### Source excerpt
* * * * * * * * *
Some might be motivated by fear to do one thing. Some may be motivated by anger to do another. Some may write about this, or sit around and talk with people about it while others may feel compelled to take to the streets and protest policies and injustices. Some may seemingly be doing nothing at all, other than going about their daily lives wrapped up in their own immediate busy-ness. Each of us is playing a role in this transformation.
Paradoxically, we have no choice - yet we do. The transformation is underway. We have no choice in this, so attempting to hold back the inevitable will be exasperating. The choice we do have is how we engage this transformation.
We can engage it consciously or unconsciously, knowing some of us will appear to be more proactive than others yet all of us will be doing our part.
I'm choosing to be proactive in the transformation, welcoming the new paradigm like a baby about to be born. Like the mid-wife who assists in the delivery of a newborn, I do what I can to make the delivery as easy as possible, knowing that some deliveries are more difficult than others. Not everyone feels called to be a mid-wife. Some would rather wait outside the birthing room. Others may choose to remain working at their jobs, sending good thoughts to the mother and the child for an easy delivery. Still others may be oblivious about what is transpiring and go about their lives, trying as best they can to survive in the world.
* * * * * * * * *
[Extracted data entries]
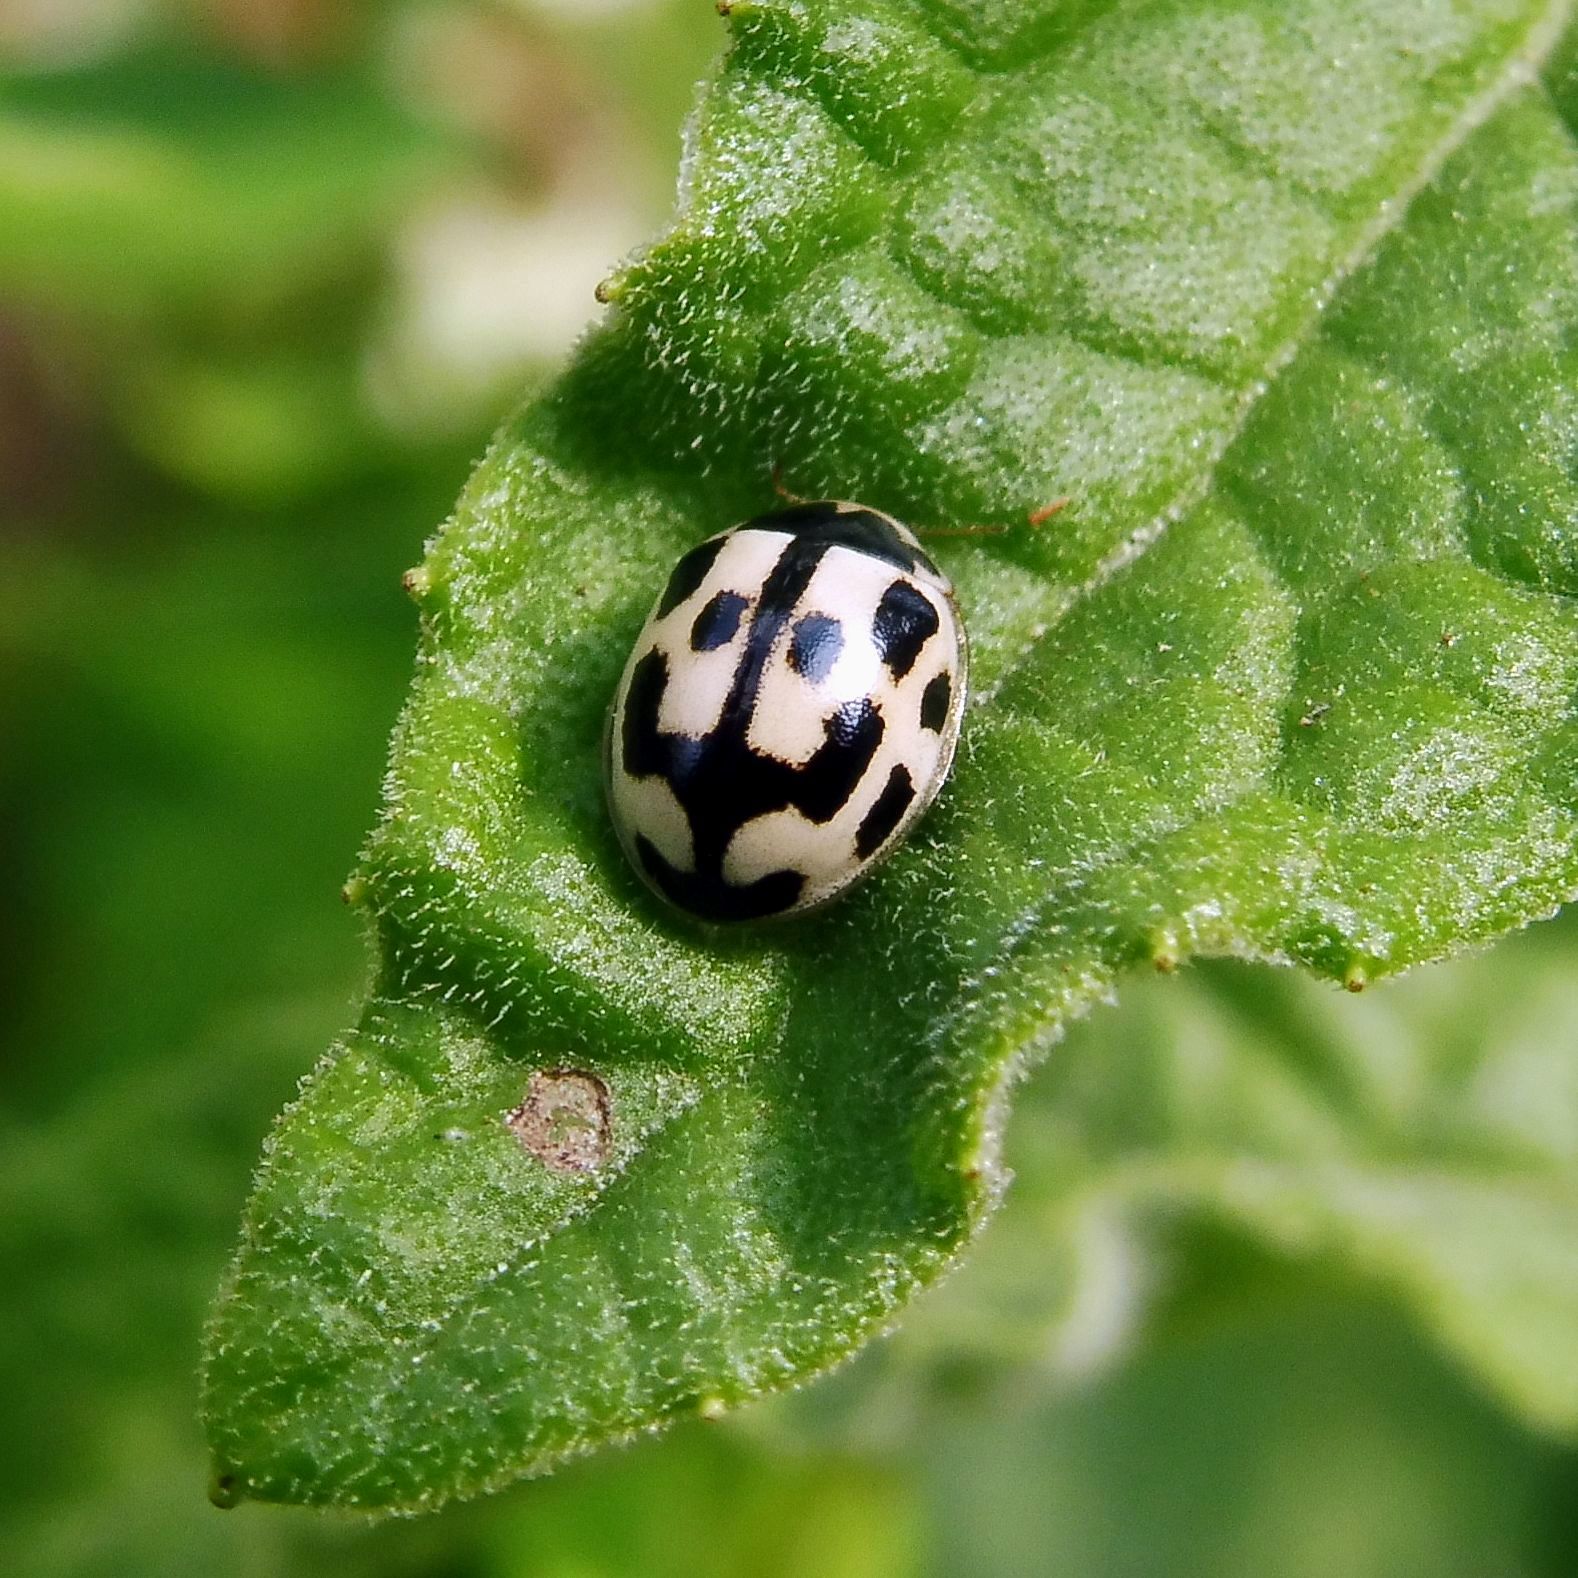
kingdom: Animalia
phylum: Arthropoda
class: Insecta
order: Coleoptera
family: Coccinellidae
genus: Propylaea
* * * * * * * * *
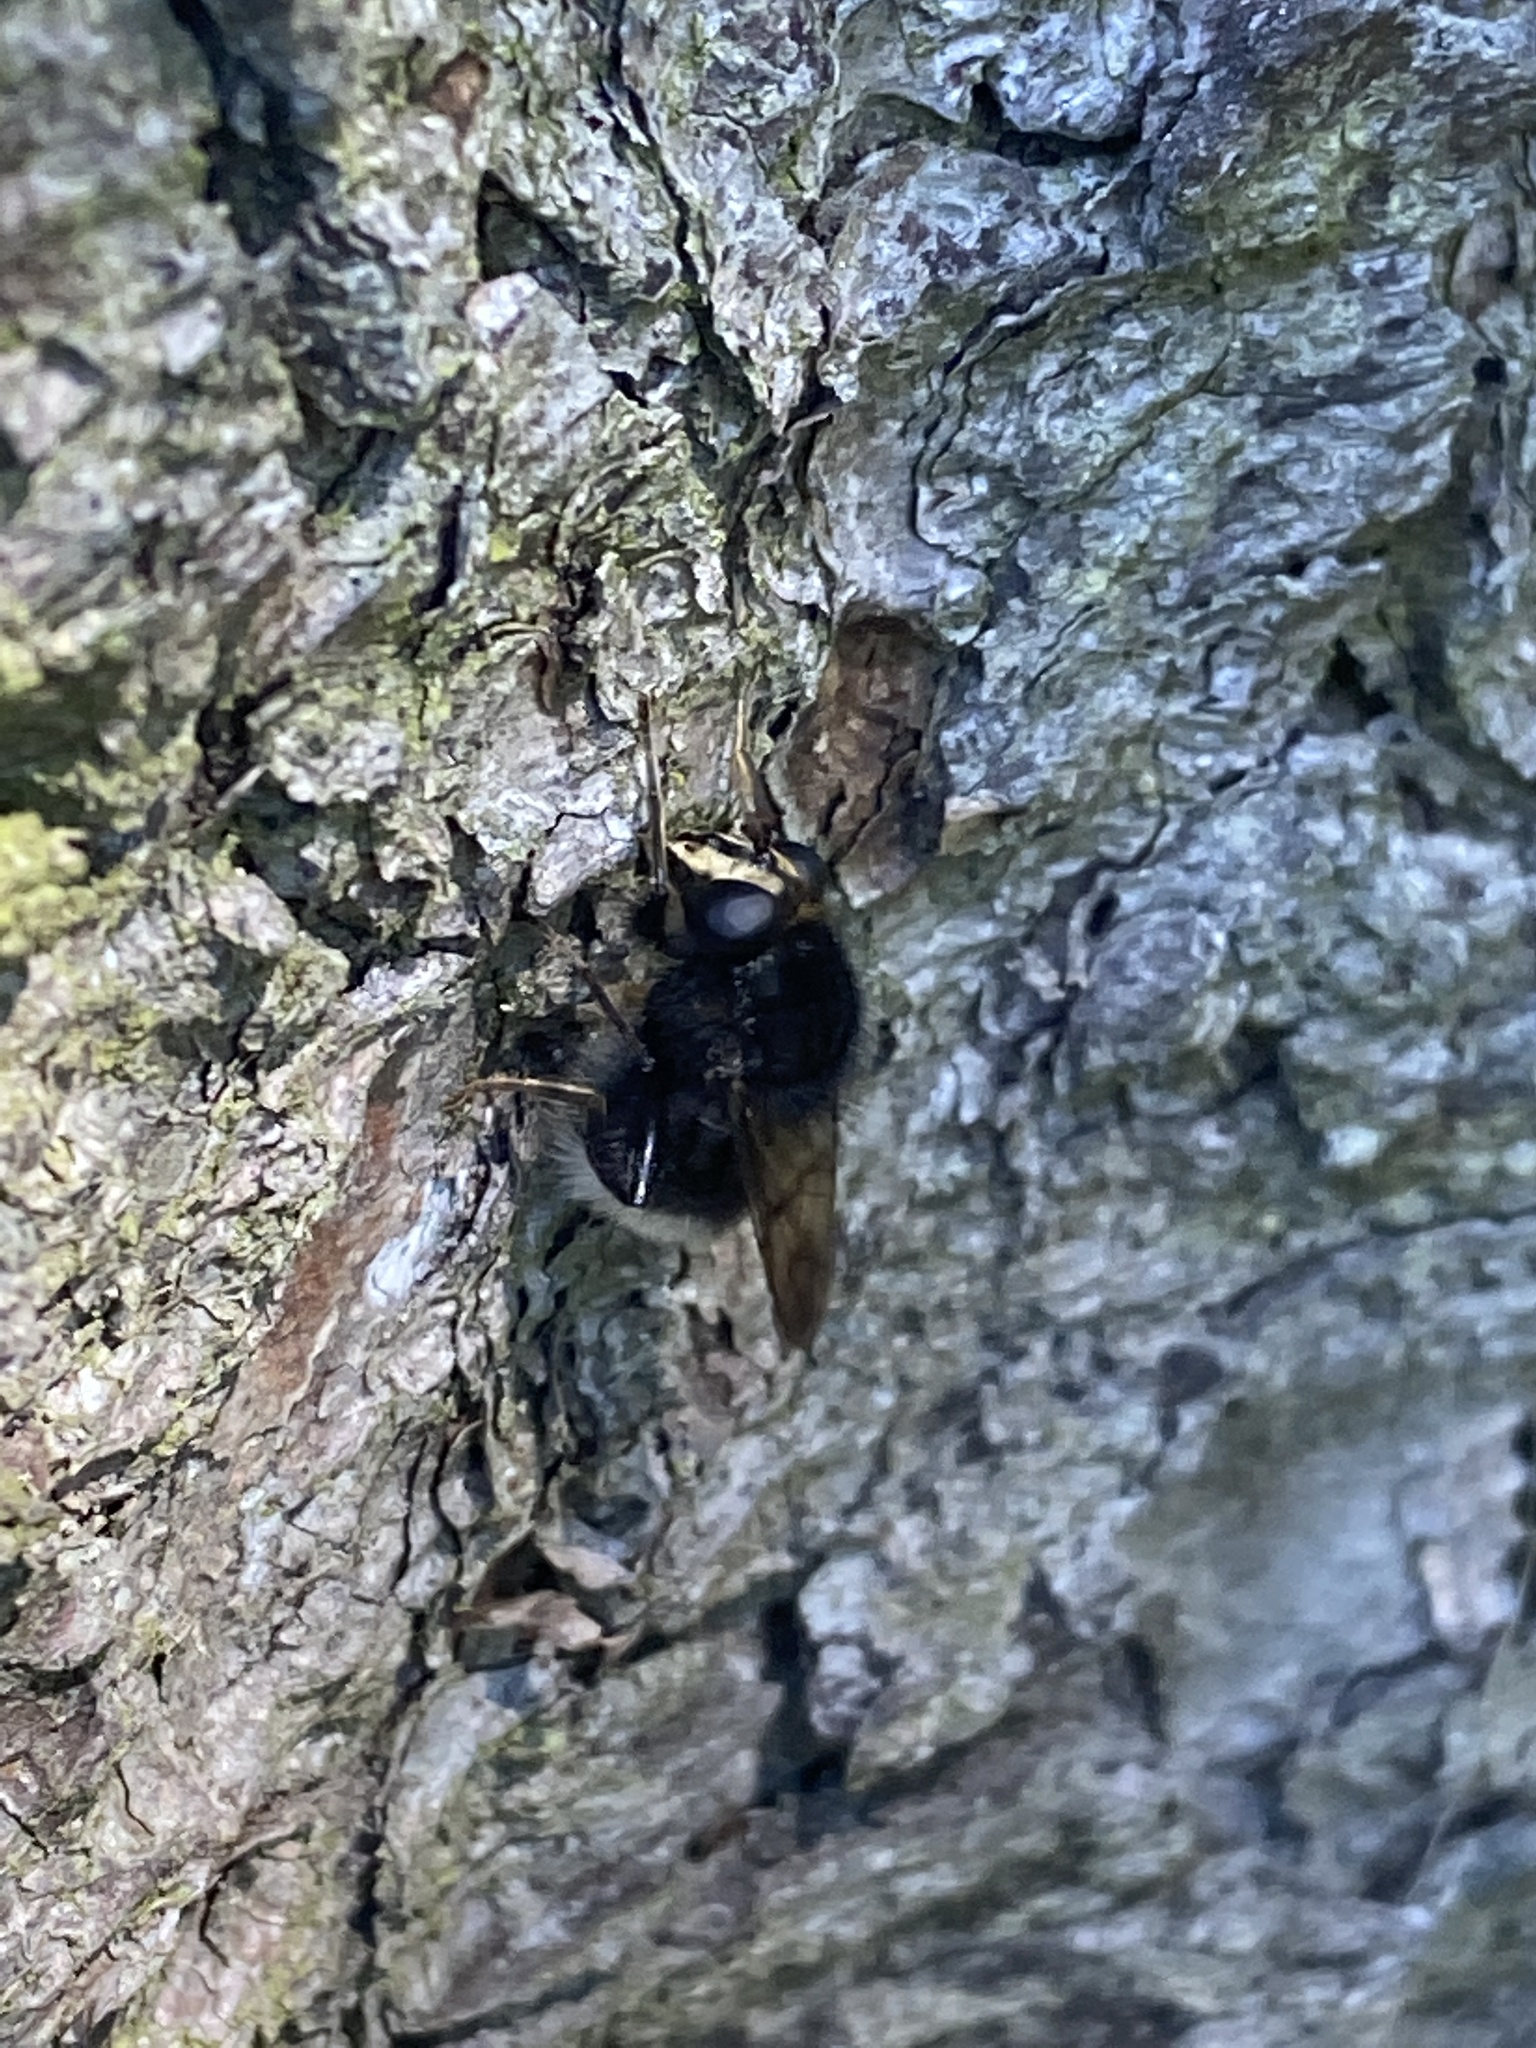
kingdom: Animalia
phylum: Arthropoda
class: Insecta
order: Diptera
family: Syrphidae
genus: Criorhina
* * * * * * * * *
### Short task 1
In the transformation passage, what does the birth comparison say people do instead of serving as a mid-wife? List each one.
### Short task 2
Pick up the transformation passage after its last sentence and carry it forward in the same voice.

### Output 1
- Wait outside the birthing room.
- Remain working at their jobs, sending good thoughts to the mother and the child for an easy delivery.
- Stay oblivious about what is transpiring and go about their lives, trying as best they can to survive in the world.

### Output 2
And then there are some who fear what is happening so much that they'd rather the baby wasn't born. They like things the way they are and don't want to see things change. They don't want to admit that the existing paradigm is dying. "Why can't we go back to the way things were?" they cry. They see all this muck as a complete threat to their way of life - a threat to the values they have always held dear and sacred. But this shift has a mind of its own and, ready or not, it is coming! So why not hospice the old paradigm? Thank it for all that it gave us. Be grateful for how it has served us to this point in our evolution, but recognize it is now time to let it go. Like when a loved one is dying, we need to let them go with love and compassion, not try to cheer them up by giving them deceitful assurances that they will live. Letting them pass in dignity demonstrates our appreciation for who they were and what they contributed in their lifetime.
While the world may not be going through this shift from one worldview to another the way we would have scripted it, it is nonetheless going through it. Like in a hospice situation, we help our loved one pass on by easing their transition.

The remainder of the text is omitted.